You might ingest too much of certain micronutrients

Over time, overeating certain types of nuts—specifically Brazil nuts—could lead to selenosis, also known as selenium intoxication. Brazil nuts have the highest concentration of selenium of all nut varieties, with every gram containing 35 micrograms of selenium, which is about two-thirds of the recommended dietary allowance. In other words, eating one to two nuts per day already meets the daily requirement, and a 1-ounce serving contains 544 micrograms of selenium, which is roughly 989% of the RDA. For reference, the maximum daily recommended intake of selenium is 400 micrograms. Regularly eating more than that could lead to fatigue, weakness and burning or prickling sensations—all of which are signs of selenium intoxication.

Which types of nuts should you eat every day?

Generally speaking, each nut type offers different amounts and types of nutrients, so eating a variety of nuts is recommended. That said, it’s best to enjoy Brazil nuts in smaller portions and more occasionally to avoid selenium intoxication, as noted above.

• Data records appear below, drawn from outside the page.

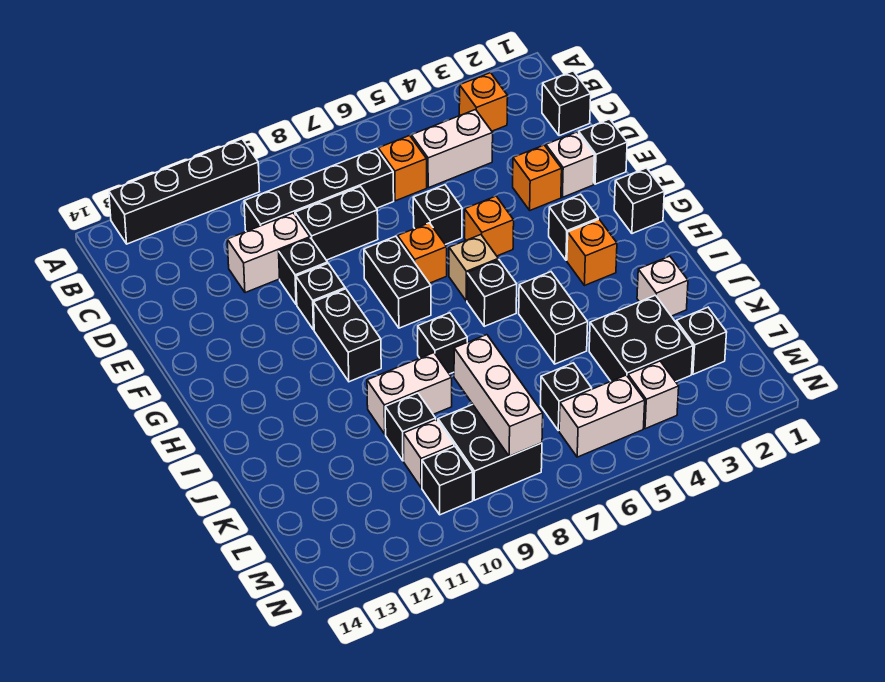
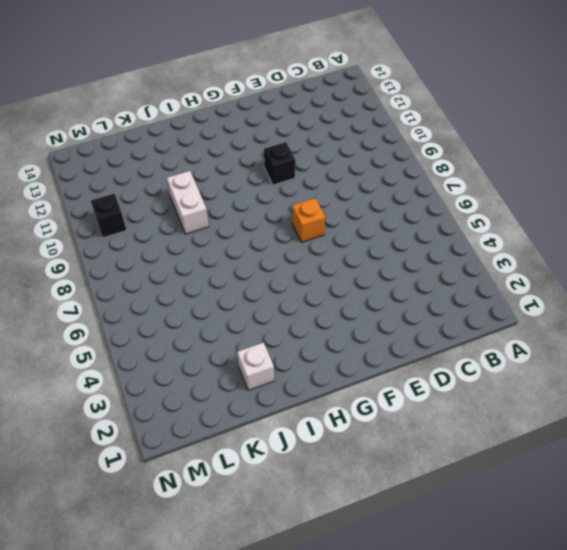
none -> black brick A10:A13 level 1
none -> orange brick B3 level 1
none -> black brick C1 level 1
none -> white brick C4:C5 level 1

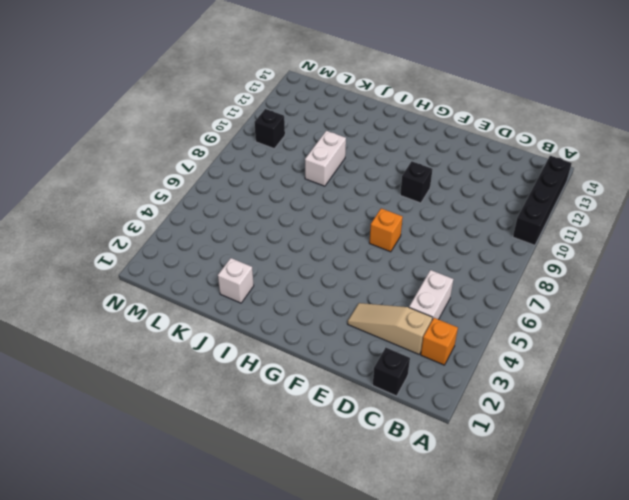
tan slope C3:E3 level 1 top C -> orange brick E3 level 1
none -> orange brick C6 level 1
none -> black brick C7:C10 level 1
none -> black brick D8:D9 level 1
none -> white brick D10:D11 level 1

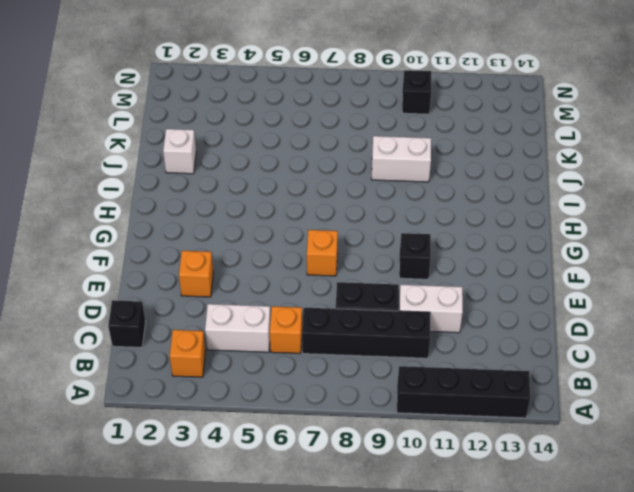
none -> black brick E1 level 1
none -> white brick E2 level 1
none -> black brick E6 level 1
none -> black brick E10 level 1

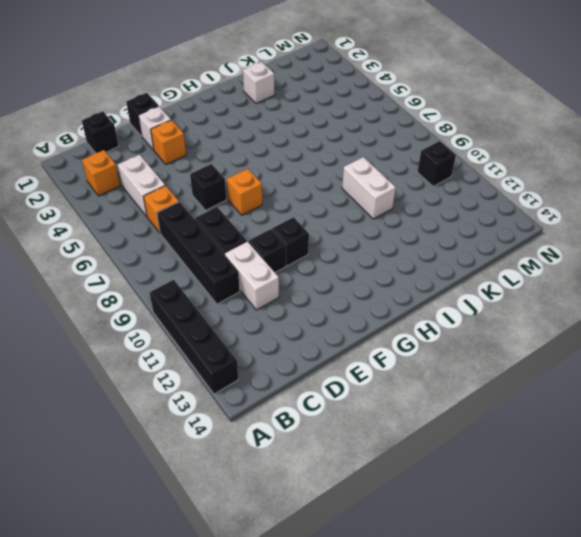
none -> orange brick F5 level 1
none -> black brick F8:G8 level 1
none -> black brick G1 level 1
none -> black brick G3 level 1

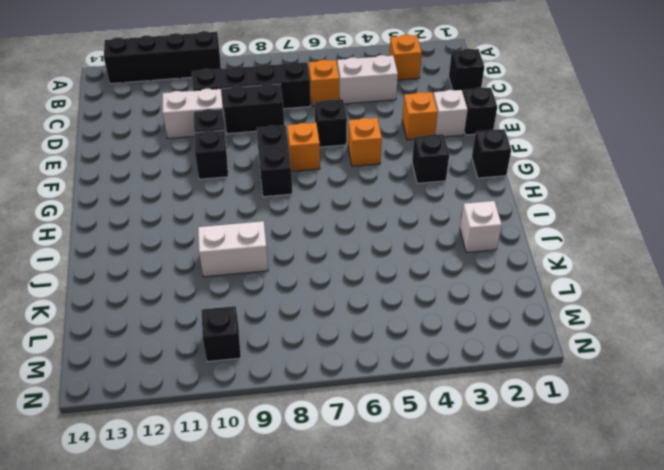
none -> tan brick G6 level 1
none -> black brick G10:H10 level 1
none -> orange brick H3 level 1
none -> black brick H6 level 1

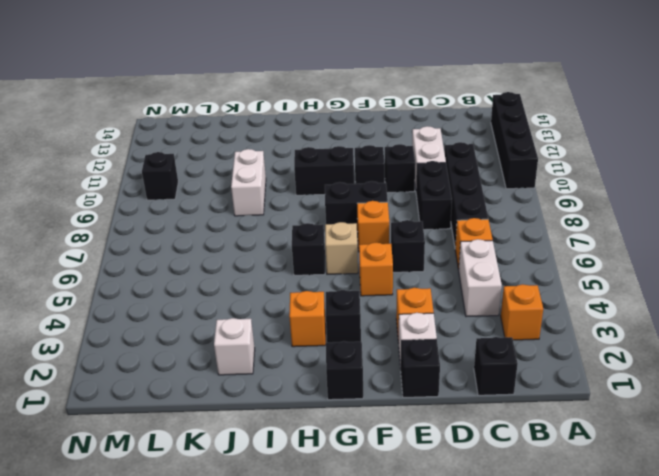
none -> black brick I5:J5 level 1
none -> black brick I8 level 1
none -> black brick K3:L4 level 1
none -> black brick K10 level 1

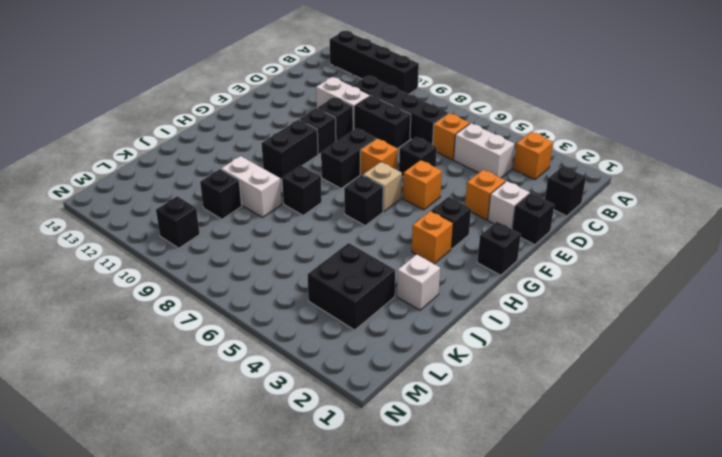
none -> black brick I5:J5 level 1
none -> black brick L2 level 1
none -> black brick L6 level 1
none -> black brick L8:M9 level 1

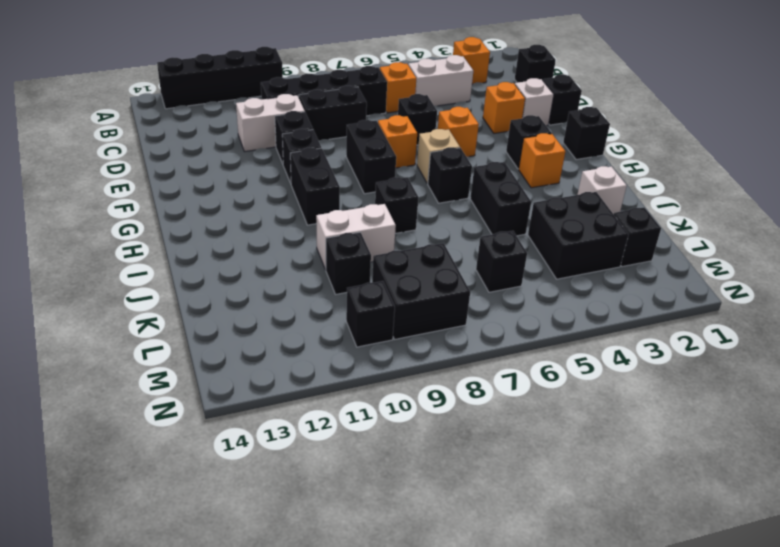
none -> white brick L10 level 1
none -> white brick M4 level 1
none -> white brick M5:M6 level 1
none -> white brick K8:M8 level 2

Additionally, the portion size of nuts you eat also matters. As much as nuts are nutritious with heart-healthy fats, they are also calorie-dense. As a general rule of thumb, follow the USDA My Plate for an appropriate serving of nuts. Depending on your age and calorie needs, the number of servings of protein you need may differ. One serving of protein is equivalent to 12 almonds, 24 pistachios or 7 walnut halves, or 1 tablespoon of nut butter. Research reported that eating one serving of nuts daily may reduce the risk of heart disease by 27%, compared to those who eat only one serving per week, which lowered the risk by 4%.

The bottom line

If you are not allergic to nuts, it is totally OK to enjoy a small handful of nuts every day (be sure to check for shriveling or blemishes, which can be a sign your nuts have gone bad). If you have specific health concerns, such as high blood pressure and diabetes, you may want to choose unsalted nuts rather than salted or flavored ones. As with any food, eating nuts in moderation may offer potential health benefits. They’re perfect for snacking as they are, but you can also include them in recipes like Cranberry-Almond Energy Balls, Cherry-Chocolate Chip Granola Bars or Baked Banana-Nut Oatmeal Cups to shake up your routine.